When I married my Turkish Romeo, I had no idea I was being inducted—by marriage—into the unspoken Elite Club of Turkish Housewives. This is a network of women raised to be resourceful and multi-skilled from childhood. No problem seems unsolvable, no chore too large. Their tireless focus on family well-being guides households through difficult times and offers comfort when it’s most needed.
These women seem to do the impossible: raising many children in quick succession while preparing three meals a day, working seven days a week, and keeping homes so clean you could eat off the floor. They knit garments from scratch, cultivate fruit and vegetables, and manage household finances with a discipline that makes my spending look extravagant.

Joining the Turkish Housewives Club
My husband and I were still high on love when we married, and we hadn’t really discussed cultural expectations. I married into a family where my mother-in-law, sisters-in-law and several aunties were all founding members of that Elite Club.
The first hint that I wasn’t meeting the club’s standards came when the family visited and brought their own cleaning products. One evening after work I returned home to gleaming windows, spotless laminate floors, neatly organized wardrobes and taps shining so brightly I could see my reflection. Rather than feeling invaded, I welcomed it—cleaning had never been high on my list of priorities.

My Membership Was at Risk
Turkish people can be less adventurous with exotic cuisines, and one of my early attempts to impress with food nearly cost me my standing. I cooked an ambitious French dish—king prawns in garlic butter—served in their shells as the recipe directed, with a finger bowl on the table.
My husband and a friend sat down, forks poised upright, and when I placed the prawns before them their expressions were priceless—about the same as if I had served pork to devoutly Muslim boys. It was clear my culinary experiment had backfired.
On my next visit, my mother-in-law hauled me into the kitchen and patiently taught me how to prepare a variety of Turkish dishes whose names I didn’t even know. She treated me like someone who believed the best cook was the local takeaway chef—so I had a lot to learn.

I Had Already Been Judged
One morning, sipping my first coffee on the balcony, I reflected on four years of marriage and concluded I would never meet the Elite Club’s standards.
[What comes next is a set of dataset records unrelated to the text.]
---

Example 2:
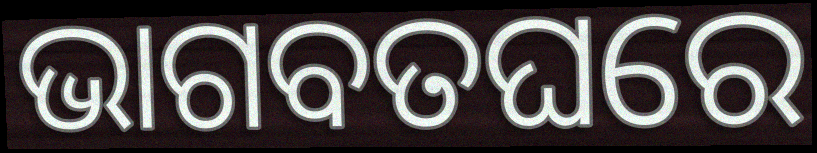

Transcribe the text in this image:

ଭାଗବତଘରେ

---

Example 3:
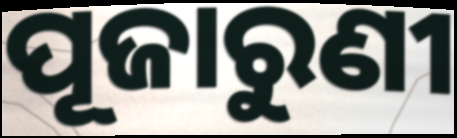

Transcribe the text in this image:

ପୂଜାରୁଣୀ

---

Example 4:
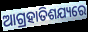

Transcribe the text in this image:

ଆଗ୍ରହାତିଶଯ୍ୟରେ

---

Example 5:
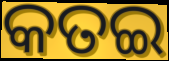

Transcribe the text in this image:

କତଇ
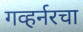
गव्हर्नरचा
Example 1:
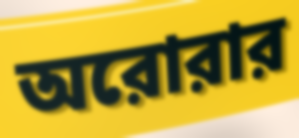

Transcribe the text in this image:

অরোরার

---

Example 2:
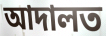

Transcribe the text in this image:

আদালত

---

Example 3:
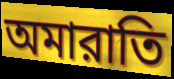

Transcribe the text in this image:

অমারাতি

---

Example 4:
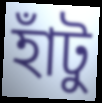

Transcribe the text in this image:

হাঁটু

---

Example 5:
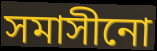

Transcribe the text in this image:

সমাসীনো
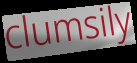
clumsily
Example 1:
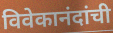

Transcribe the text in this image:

विवेकानंदांची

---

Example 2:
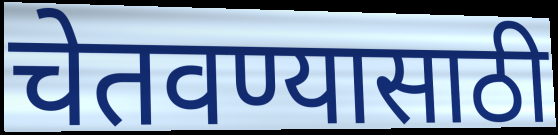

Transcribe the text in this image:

चेतवण्यासाठी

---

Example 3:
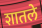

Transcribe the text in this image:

शातले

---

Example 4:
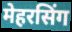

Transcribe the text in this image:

मेहरसिंग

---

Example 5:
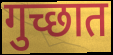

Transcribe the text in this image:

गुच्छात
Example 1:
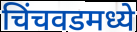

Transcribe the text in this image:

चिंचवडमध्ये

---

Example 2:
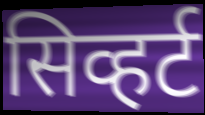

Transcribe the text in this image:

सिव्हर्ट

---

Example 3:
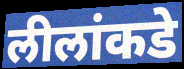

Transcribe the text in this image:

लीलांकडे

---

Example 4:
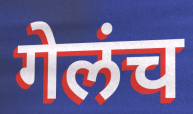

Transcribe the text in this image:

गेलंच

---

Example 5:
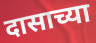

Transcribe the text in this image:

दासाच्या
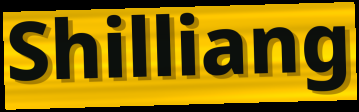
Shilliang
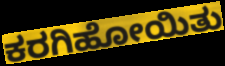
ಕರಗಿಹೋಯಿತು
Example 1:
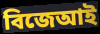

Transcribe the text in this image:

বিজেআই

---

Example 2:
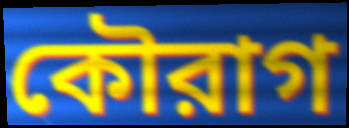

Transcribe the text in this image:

কৌরাগ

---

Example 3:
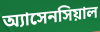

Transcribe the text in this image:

অ্যাসেনসিয়াল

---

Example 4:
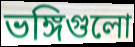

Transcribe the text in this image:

ভঙ্গিগুলো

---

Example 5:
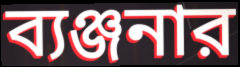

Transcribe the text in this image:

ব্যঞ্জনার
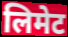
लिमेट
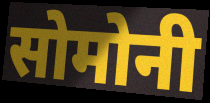
सोमोनी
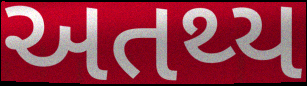
અતથ્ય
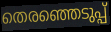
തെരഞ്ഞെടുപ്പ്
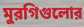
মুরগিগুলোর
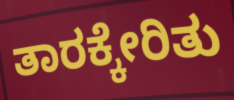
ತಾರಕ್ಕೇರಿತು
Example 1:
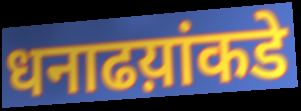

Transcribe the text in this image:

धनाढय़ांकडे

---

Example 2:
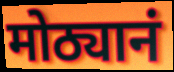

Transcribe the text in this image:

मोठ्यानं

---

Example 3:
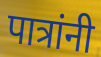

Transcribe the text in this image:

पात्रांनी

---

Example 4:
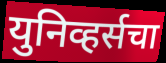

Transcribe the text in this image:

युनिव्हर्सचा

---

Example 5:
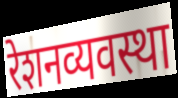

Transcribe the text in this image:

रेशनव्यवस्था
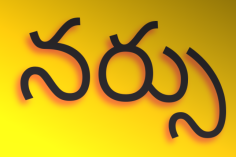
నర్సు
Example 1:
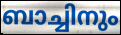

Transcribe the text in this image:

ബാച്ചിനും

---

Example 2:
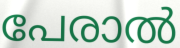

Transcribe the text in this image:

പേരാൽ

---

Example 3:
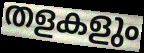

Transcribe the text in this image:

തളകളും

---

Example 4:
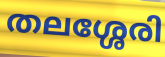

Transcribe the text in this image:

തലശ്ശേരി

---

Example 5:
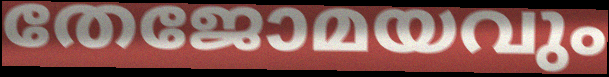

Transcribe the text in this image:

തേജോമയവും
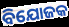
ବିଯୋଜକ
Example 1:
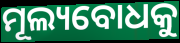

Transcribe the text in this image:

ମୂଲ୍ୟବୋଧକୁ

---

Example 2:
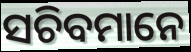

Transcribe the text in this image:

ସଚିବମାନେ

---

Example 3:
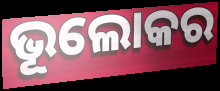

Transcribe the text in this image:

ଭୂଲୋକର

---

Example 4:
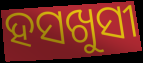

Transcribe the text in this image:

ହସଖୁସୀ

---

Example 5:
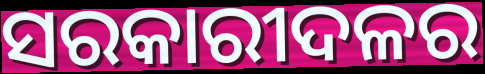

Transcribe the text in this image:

ସରକାରୀଦଳର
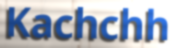
Kachchh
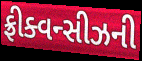
ફ્રીક્વન્સીઝની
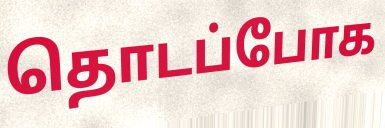
தொடப்போக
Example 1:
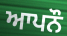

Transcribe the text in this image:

ਆਪਨੌ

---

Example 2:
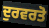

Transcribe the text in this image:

ਦੁਰਵਰਤੋ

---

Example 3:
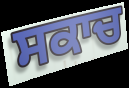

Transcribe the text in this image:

ਸਕਾਚ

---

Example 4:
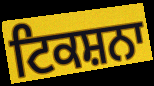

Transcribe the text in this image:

ਟਿਕਸ਼ਨਾ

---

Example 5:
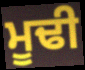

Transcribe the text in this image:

ਮੂਢੀ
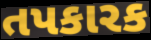
તપકારક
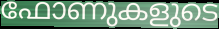
ഫോണുകളുടെ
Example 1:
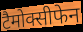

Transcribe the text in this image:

टैमोक्सीफेन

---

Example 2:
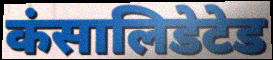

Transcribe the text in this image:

कंसालिडेटेड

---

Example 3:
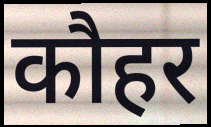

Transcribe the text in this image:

कौहर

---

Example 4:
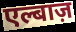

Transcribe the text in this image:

एल्बाज़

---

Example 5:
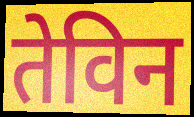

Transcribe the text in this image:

तेविन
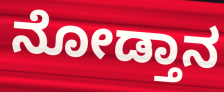
ನೋಡ್ತಾನ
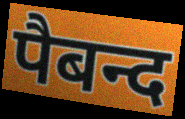
पैबन्द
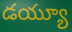
డయ్యూ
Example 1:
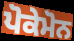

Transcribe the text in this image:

ਪੋਕੇਮੋਨ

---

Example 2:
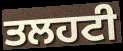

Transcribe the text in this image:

ਤਲਹਟੀ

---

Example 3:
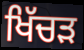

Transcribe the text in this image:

ਖਿੱਚੜ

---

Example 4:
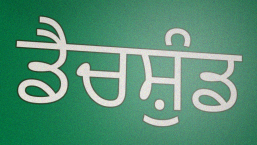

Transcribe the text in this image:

ਡੈਚਸ਼ੁੰਡ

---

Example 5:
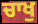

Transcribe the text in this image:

ਚਾਖੁ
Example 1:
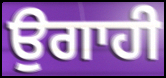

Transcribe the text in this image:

I worried about my inadequate housekeeping and wanted reassurance from my husband. He laughed and told me the truth: the family had known within six months that domesticity wasn’t my strength.
That realization was oddly freeing. I no longer needed to pretend I enjoyed or excelled at domestic tasks. Over the years I had redefined what being non-domesticated meant, but only I had been clinging to the illusion that I could pass for the conventional homemaker.
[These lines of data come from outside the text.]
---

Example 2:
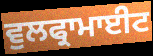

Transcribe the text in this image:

ਵੁਲਫ੍ਰਾਮਾਈਟ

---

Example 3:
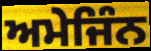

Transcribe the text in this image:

ਅਮੇਜਿੰਨ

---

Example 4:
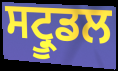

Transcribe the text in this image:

ਸਟ੍ਰੂਡਲ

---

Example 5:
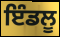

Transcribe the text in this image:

ਇੰਡਲੂ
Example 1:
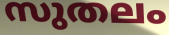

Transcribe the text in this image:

സുതലം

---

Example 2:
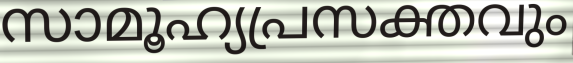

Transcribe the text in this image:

സാമൂഹ്യപ്രസക്തവും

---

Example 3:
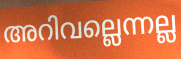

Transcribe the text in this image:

അറിവല്ലെന്നല്ല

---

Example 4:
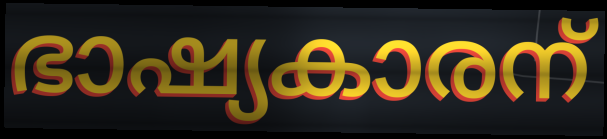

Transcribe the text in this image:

ഭാഷ്യകാരന്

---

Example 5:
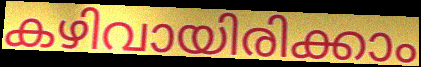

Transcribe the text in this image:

കഴിവായിരിക്കാം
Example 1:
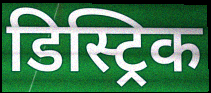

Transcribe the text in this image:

डिस्ट्रिक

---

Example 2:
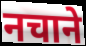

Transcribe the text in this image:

नचाने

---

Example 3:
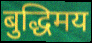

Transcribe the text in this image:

बुद्धिमय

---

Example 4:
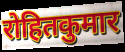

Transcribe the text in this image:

रोहितकुमार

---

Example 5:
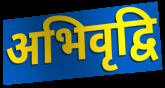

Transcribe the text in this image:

अभिवृद्वि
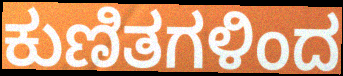
ಕುಣಿತಗಳಿಂದ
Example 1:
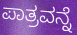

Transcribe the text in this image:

ಪಾತ್ರವನ್ನೆ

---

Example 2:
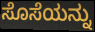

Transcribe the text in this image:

ಸೊಸೆಯನ್ನು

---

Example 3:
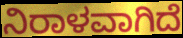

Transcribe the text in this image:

ನಿರಾಳವಾಗಿದೆ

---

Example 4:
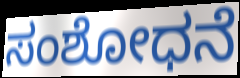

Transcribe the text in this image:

ಸಂಶೋಧನೆ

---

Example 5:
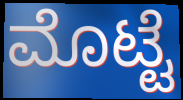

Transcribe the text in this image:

ಮೊಟ್ಟೆ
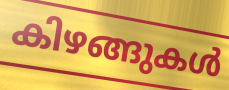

My Turkish family had long since accepted the peculiarities of this English stranger who burst into their lives. They’d forgiven my shortcomings; I was the only one still trying to perform a role that didn’t suit me.
So Life Goes On…
Now I continue to navigate a life shaped by two cultures, accepting that I will never be a model English or Turkish housewife. Domestication simply isn’t where my heart lies. Perhaps there’s room for a new group: the Elite Club of Non-Domesticated Turkish-English Bloggers—members who embrace a less polished, more honest way of living and sharing life across cultures.